Nguyễn Hữu Đang

Personal information
- Full name: Nguyễn Hữu Đang
- Date of birth: 5 March 1969 (age 56)
- Place of birth: Nha Trang, Khánh Hòa, South Vietnam
- Height: 1.70 m (5 ft 7 in)
- Position: Midfielder

Youth career
- 1980–1984: Khatoco Khánh Hòa

Senior career*
- Years: Team / Apps / (Gls)
- 1985–2001: Khatoco Khánh Hòa / 137 / (61)
- 2001–2007: Hoàng Anh Gia Lai / 71 / (19)
- 2007–2008: Hà Nội / 12 / (0)

International career
- 1995–2002: Vietnam / 25 / (3)

= Nguyễn Hữu Đang (footballer) =

Vietnamese football manager (born 1969)

Nguyễn Hữu Đang (born 5 March 1969) is a Vietnamese football manager and former footballer. Nguyễn Hữu Đang spent his entire career playing in V-League and was regarded as part of the "golden generation" of the Vietnam national football team.

== Club career ==
Nguyễn Hữu Đang started playing in 1985 with Khanh Hoa Sports School. He played for Khatoco Khanh Hoa from 1986 to 2001. Then, in 2001, after Khatoco Khanh Hoa get relegated to V-league 2, he joined Hoang Anh Gia Lai and won the V.League 1 two times. From 2006 to 2007, he played for Hanoi T&T. After helped Hanoi T&T promoted to V-League 1, he announced his retirement.

== Managerial career ==
In 2010, he joined the PVF youth academy as a manager.
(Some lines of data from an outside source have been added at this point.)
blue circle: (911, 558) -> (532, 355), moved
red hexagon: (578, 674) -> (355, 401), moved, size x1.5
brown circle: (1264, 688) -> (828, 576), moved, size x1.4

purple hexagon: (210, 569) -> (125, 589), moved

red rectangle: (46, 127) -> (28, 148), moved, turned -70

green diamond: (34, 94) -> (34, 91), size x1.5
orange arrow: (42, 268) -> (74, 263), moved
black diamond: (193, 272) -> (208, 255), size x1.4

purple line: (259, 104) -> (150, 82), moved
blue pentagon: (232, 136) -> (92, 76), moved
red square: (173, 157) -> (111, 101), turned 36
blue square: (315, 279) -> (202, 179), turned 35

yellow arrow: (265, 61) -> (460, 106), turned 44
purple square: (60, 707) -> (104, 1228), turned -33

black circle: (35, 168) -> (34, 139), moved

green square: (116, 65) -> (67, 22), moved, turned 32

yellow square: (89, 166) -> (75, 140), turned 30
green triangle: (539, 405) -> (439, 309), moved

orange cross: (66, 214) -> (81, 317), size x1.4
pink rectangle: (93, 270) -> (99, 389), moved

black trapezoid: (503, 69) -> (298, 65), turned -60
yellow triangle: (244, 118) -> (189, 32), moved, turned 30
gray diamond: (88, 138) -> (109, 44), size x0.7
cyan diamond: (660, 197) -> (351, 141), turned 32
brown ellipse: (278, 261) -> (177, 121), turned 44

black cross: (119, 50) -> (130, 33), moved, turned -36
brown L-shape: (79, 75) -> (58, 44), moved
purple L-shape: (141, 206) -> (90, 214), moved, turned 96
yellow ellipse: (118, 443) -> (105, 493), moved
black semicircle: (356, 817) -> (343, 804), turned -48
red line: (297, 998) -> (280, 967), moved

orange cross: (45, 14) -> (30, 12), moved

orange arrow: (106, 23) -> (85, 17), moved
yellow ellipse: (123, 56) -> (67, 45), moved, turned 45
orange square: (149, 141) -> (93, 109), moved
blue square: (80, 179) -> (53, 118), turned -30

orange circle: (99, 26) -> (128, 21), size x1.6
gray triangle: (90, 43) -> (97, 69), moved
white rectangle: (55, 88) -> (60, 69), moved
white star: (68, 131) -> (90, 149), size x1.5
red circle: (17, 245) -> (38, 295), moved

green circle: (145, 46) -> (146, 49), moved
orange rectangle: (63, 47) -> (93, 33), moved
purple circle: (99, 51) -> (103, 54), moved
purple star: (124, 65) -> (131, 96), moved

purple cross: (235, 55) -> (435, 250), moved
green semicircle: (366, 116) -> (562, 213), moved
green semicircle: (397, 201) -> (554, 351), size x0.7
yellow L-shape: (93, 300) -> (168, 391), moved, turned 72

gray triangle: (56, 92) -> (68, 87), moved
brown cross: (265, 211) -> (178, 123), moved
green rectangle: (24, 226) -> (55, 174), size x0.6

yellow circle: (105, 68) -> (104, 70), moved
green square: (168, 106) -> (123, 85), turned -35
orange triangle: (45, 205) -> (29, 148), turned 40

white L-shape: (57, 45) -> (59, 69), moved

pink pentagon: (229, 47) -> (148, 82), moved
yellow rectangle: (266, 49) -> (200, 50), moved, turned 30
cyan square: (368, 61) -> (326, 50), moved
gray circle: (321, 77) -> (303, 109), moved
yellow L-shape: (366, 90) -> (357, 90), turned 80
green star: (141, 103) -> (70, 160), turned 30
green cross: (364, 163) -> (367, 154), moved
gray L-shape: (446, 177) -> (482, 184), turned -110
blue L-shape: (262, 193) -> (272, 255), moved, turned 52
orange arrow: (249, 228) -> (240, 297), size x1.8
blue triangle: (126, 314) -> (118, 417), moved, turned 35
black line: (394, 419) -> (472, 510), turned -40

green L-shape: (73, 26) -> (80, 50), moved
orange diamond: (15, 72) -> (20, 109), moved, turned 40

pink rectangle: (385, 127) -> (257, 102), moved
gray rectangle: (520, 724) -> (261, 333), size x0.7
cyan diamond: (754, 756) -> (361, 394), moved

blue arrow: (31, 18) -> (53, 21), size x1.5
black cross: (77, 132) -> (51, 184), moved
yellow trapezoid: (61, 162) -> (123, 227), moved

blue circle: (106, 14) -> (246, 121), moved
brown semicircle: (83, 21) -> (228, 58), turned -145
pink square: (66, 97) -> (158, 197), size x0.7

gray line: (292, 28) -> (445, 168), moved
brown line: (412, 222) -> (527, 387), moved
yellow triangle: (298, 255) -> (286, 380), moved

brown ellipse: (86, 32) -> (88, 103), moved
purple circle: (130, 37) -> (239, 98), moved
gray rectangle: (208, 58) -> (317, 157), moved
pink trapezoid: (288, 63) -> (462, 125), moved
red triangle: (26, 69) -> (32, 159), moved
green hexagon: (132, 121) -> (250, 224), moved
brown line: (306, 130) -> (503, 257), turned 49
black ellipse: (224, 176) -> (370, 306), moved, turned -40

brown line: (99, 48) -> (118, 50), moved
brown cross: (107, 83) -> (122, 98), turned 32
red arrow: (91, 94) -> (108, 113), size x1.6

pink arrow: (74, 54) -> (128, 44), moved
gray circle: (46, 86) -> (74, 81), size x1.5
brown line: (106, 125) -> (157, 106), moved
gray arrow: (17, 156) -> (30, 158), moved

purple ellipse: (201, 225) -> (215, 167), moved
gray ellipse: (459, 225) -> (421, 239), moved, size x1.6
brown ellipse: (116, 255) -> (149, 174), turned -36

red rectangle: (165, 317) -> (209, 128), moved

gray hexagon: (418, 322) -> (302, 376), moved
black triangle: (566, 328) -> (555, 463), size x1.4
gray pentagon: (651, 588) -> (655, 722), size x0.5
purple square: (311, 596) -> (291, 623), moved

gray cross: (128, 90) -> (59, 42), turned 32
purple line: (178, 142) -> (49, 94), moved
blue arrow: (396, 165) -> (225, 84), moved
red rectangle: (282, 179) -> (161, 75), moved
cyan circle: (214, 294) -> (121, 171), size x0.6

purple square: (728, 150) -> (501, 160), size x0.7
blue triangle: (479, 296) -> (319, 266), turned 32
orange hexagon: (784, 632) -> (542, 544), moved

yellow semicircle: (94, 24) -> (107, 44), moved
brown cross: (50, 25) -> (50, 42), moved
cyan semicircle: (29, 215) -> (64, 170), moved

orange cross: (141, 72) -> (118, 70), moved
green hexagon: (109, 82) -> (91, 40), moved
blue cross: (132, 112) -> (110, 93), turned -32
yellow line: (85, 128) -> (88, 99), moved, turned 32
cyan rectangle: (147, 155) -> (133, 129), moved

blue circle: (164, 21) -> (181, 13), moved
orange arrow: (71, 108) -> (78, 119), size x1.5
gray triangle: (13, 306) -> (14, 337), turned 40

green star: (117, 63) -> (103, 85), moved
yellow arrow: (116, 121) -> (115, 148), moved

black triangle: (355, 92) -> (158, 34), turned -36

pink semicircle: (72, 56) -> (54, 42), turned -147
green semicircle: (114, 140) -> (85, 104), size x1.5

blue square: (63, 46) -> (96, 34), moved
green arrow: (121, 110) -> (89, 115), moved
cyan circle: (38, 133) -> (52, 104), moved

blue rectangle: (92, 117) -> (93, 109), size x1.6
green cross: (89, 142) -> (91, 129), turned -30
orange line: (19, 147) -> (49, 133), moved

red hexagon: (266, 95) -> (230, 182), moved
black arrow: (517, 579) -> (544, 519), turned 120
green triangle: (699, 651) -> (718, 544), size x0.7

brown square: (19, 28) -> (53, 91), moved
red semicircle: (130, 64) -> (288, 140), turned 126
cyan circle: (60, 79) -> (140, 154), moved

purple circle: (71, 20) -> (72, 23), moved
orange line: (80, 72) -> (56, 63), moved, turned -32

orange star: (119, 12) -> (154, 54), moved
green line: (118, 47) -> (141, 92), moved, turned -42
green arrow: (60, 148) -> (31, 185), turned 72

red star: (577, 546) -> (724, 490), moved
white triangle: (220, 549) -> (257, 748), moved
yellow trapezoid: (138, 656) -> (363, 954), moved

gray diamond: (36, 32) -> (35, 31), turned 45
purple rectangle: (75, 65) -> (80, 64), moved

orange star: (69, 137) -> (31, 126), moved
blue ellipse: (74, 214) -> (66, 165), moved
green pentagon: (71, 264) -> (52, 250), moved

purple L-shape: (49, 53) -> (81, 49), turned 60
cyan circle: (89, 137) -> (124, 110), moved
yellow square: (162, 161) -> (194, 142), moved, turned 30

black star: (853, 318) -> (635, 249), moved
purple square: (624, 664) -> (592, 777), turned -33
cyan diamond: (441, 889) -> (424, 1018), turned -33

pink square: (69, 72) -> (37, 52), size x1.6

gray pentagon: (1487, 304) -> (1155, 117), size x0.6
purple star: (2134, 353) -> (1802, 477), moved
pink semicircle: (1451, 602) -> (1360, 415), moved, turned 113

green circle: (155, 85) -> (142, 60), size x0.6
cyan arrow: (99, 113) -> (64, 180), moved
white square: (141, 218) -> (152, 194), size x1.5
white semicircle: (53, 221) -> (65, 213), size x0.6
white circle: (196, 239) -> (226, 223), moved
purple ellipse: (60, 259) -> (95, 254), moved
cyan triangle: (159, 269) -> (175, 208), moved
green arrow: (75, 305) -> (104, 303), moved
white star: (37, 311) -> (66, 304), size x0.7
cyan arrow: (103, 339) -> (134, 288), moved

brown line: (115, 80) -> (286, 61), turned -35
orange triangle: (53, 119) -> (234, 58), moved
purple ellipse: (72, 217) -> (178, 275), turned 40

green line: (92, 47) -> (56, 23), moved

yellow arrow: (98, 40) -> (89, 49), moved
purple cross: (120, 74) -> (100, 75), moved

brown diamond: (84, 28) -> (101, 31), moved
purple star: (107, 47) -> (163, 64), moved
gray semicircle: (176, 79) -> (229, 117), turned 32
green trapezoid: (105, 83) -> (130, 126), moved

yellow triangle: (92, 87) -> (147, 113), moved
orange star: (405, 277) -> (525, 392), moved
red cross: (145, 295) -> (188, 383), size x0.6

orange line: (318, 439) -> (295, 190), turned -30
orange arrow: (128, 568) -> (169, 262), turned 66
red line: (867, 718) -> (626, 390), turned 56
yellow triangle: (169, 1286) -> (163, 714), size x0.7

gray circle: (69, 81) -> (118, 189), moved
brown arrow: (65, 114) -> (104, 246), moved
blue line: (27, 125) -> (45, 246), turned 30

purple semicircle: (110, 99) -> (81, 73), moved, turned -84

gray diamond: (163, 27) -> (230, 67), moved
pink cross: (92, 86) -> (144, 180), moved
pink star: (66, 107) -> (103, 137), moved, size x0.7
He led his team to won the U13 Vietnamese national cup in 2012. In 2019, he joined XSKT Can Tho.

== Personal life ==
He married Luong Thi Nhat Le and have two children, his youngest son - Nguyen Phu Thang was a player for PVF's U13 team, his other son is Nguyen Huu Thang who was playing in XSKT Can Tho.

After announced his retirement in 2008, he was running a small shop named after him.